In my discussion of atomicity above, I said that distributing or parallelizing two non-atomic calls, where method A changes state that method B needs, introduces overhead; I noted that if this isn't handled correctly, it can inhibit scalability and availability. Now I'll show you in more detail what scalability and availability mean in the context of statelessness versus statefulness, and add load balancing, reliability, and concurrency safety to the discussion.
First, some definitions are in order. A stateless object does not hold information or context between calls on that object. In other words, each call on that object stands alone and does not rely on prior calls as part of an ongoing conversation. A caller could call a method on one instance of a stateless object, and then make a call on a different instance of the same object, and not be able to tell the difference, as illustrated in Figure 2.
This does not mean that a stateless object does not deal with data or context; rather, such an object simply does not hold that data or context across multiple method calls, and doesn't access it concurrent to other processes, be they distributed processes or local threads or processes. Consequently, multiple callers may access any instance of a stateless object and have their call satisfied, as illustrated in Figure 3.
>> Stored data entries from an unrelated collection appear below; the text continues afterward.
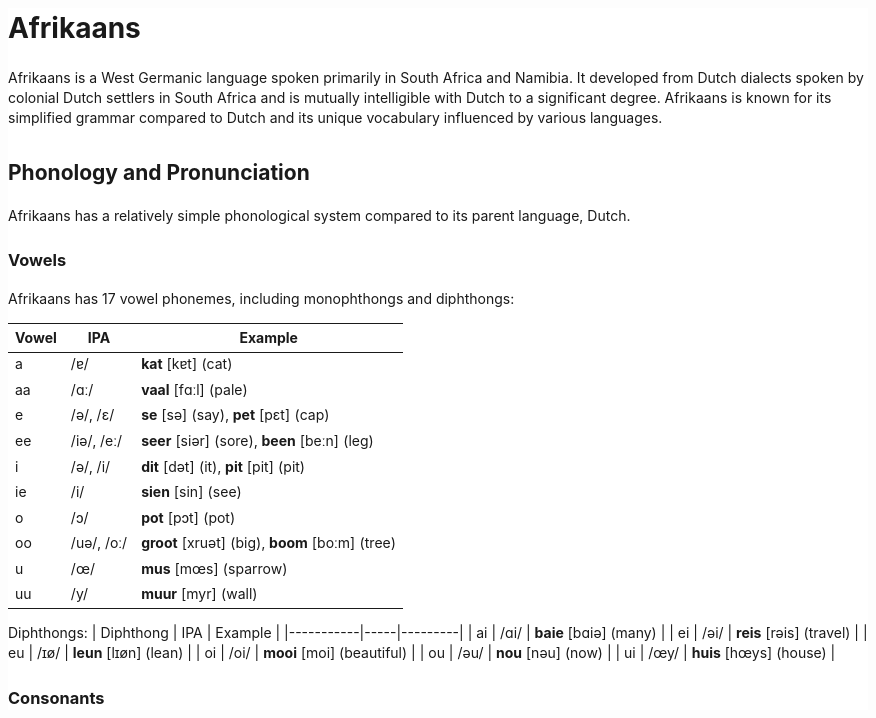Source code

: # Afrikaans

Afrikaans is a West Germanic language spoken primarily in South Africa and Namibia. It developed from Dutch dialects spoken by colonial Dutch settlers in South Africa and is mutually intelligible with Dutch to a significant degree. Afrikaans is known for its simplified grammar compared to Dutch and its unique vocabulary influenced by various languages.

## Phonology and Pronunciation

Afrikaans has a relatively simple phonological system compared to its parent language, Dutch.

### Vowels

Afrikaans has 17 vowel phonemes, including monophthongs and diphthongs:

| Vowel | IPA | Example |
|-------|-----|---------|
| a | /ɐ/ | **kat** [kɐt] (cat) |
| aa | /ɑː/ | **vaal** [fɑːl] (pale) |
| e | /ə/, /ɛ/ | **se** [sə] (say), **pet** [pɛt] (cap) |
| ee | /iə/, /eː/ | **seer** [siər] (sore), **been** [beːn] (leg) |
| i | /ə/, /i/ | **dit** [dət] (it), **pit** [pit] (pit) |
| ie | /i/ | **sien** [sin] (see) |
| o | /ɔ/ | **pot** [pɔt] (pot) |
| oo | /uə/, /oː/ | **groot** [xruət] (big), **boom** [boːm] (tree) |
| u | /œ/ | **mus** [mœs] (sparrow) |
| uu | /y/ | **muur** [myr] (wall) |

Diphthongs:
| Diphthong | IPA | Example |
|-----------|-----|---------|
| ai | /ɑi/ | **baie** [bɑiə] (many) |
| ei | /əi/ | **reis** [rəis] (travel) |
| eu | /ɪø/ | **leun** [lɪøn] (lean) |
| oi | /oi/ | **mooi** [moi] (beautiful) |
| ou | /əu/ | **nou** [nəu] (now) |
| ui | /œy/ | **huis** [hœys] (house) |

### Consonants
Statefulness implies certain conditions. Take, for example, a stateful shopping cart object. Each instance of a stateful shopping cart object might represent an individual customer. Therefore, if you had a thousand customers shopping on a site, there would be, in theory, a thousand instances of the stateful shopping cart object. To update the state of a given customer's shopping cart, you must find the correct object for that customer and make calls on it. This is the Neo the One version of statefulness. Only one object can do the job, and Morpheus must find it ... somewhere in the Matrix.
Statefulness may also imply shared state. Shared state may be as simple as an object that is generally stateless in terms of member data (per instance values) and yet can hold onto static data (per class values) that changes from method call to method call, and affects the outcome of subsequent method calls. The static data injects its importance into the conversation between the callers and the object. Shared state gives rise to increased complexity, whether shared across a cloud of computing resources or across local threads or processes.
Therefore, a general definition of statefulness is in order: a stateful object holds onto data, information, or context that is important across the conversation of multiple calls on a given instance of that object (as illustrated in Figure 4), and multiple callers may need concurrent access to that state (as illustrated in Figure 5).
If an object is stateless, the cloud or the multicore environment is free to use any instance of that object to get its work done (as in Figures 2 and 3). Therefore, any instance of the called object can be Neo. From a design standpoint, this affects scalability, availability, load balancing, and reliability.